_OPDRACHTOMSCHRIJVING_
Noem elke afzonderlijke datum uit de aangeleverde tekst hieronder en geef bij iedere datum aan waarop die betrekking heeft.

ECLI:NL:RBSGR:2011:BT1664

Rechtbank 's-Gravenhage

Datum uitspraak
14 september 2011
Publicatiedatum
5 april 2013
Zaaknummer
11/28138
Instantie
Rechtbank 's-Gravenhage
Type
Uitspraak
Procedures
  • Eerste aanleg - enkelvoudig
Vindplaatsen
  • Rechtspraak.nl
AI samenvatting door LexboostAutomatisch gegenereerd

Beoordeling van een verzoek om schorsing van een terugkeerbesluit in het vreemdelingenrecht

In deze zaak heeft de voorzieningenrechter van de Rechtbank 's-Gravenhage op 14 september 2011 uitspraak gedaan in een verzoek om een voorlopige voorziening. Verzoekster, een Chinese nationaliteit, had bezwaar gemaakt tegen een terugkeerbesluit dat op 29 augustus 2011 door de Minister voor Immigratie en Asiel was uitgevaardigd. Dit besluit hield in dat verzoekster Nederland onmiddellijk diende te verlaten, omdat zij voorafgaand aan haar binnenkomst in Nederland geen rechtmatig verblijf had gehad. De voorzieningenrechter heeft vastgesteld dat verzoekster tijdens een gehoor had verklaard niet terug te willen naar China en niet uit Nederland te willen vertrekken. Dit leidde tot de conclusie dat de Minister in overeenstemming met de Terugkeerrichtlijn geen termijn voor vrijwillig vertrek had hoeven toekennen. De voorzieningenrechter oordeelde dat verzoekster geen redelijke kans van slagen had met haar bezwaar, omdat zij niet had aangetoond dat haar belangen geschaad waren door het ontbreken van een termijn voor vrijwillig vertrek. De rechter heeft het verzoek om schorsing van het terugkeerbesluit afgewezen, met de overweging dat de wetgeving en richtlijnen op het gebied van vreemdelingenrecht correct waren toegepast. De uitspraak benadrukt de noodzaak voor vreemdelingen om hun intenties duidelijk te maken en de gevolgen van hun verklaringen in het proces.

_RUWE GEGEVENS_
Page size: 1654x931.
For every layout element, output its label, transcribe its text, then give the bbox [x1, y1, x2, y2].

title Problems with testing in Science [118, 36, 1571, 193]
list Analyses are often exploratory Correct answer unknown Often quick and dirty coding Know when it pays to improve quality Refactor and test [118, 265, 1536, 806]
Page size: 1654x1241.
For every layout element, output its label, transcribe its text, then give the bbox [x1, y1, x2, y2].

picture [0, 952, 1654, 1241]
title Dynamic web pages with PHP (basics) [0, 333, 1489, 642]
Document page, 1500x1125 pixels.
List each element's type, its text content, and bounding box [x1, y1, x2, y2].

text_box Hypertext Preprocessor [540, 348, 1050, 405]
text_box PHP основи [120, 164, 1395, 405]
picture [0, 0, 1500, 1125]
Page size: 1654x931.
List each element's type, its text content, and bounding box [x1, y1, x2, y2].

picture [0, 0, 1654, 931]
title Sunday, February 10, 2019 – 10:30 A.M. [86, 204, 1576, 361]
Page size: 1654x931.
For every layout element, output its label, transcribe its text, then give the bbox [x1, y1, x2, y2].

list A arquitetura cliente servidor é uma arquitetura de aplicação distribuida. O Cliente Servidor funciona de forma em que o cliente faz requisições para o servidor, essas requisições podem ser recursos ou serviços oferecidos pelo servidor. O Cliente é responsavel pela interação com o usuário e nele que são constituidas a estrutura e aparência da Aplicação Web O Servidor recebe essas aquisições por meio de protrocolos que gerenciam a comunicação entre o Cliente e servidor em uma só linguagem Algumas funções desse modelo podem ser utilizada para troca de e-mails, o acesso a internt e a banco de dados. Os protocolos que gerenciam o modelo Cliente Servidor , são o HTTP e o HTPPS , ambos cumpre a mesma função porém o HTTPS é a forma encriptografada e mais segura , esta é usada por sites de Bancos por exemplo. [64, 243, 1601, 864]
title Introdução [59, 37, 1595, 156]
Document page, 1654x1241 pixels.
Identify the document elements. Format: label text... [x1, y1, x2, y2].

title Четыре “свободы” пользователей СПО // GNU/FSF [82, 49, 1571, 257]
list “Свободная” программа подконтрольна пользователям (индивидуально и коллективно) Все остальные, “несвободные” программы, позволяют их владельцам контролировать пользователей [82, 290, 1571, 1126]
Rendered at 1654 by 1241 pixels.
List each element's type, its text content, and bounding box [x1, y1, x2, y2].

_UITWERKING_
- 14 september 2011: de datum van de uitspraak van de voorzieningenrechter
- 5 april 2013: de publicatiedatum
- 29 augustus 2011: de datum waarop de Minister voor Immigratie en Asiel het terugkeerbesluit uitvaardigde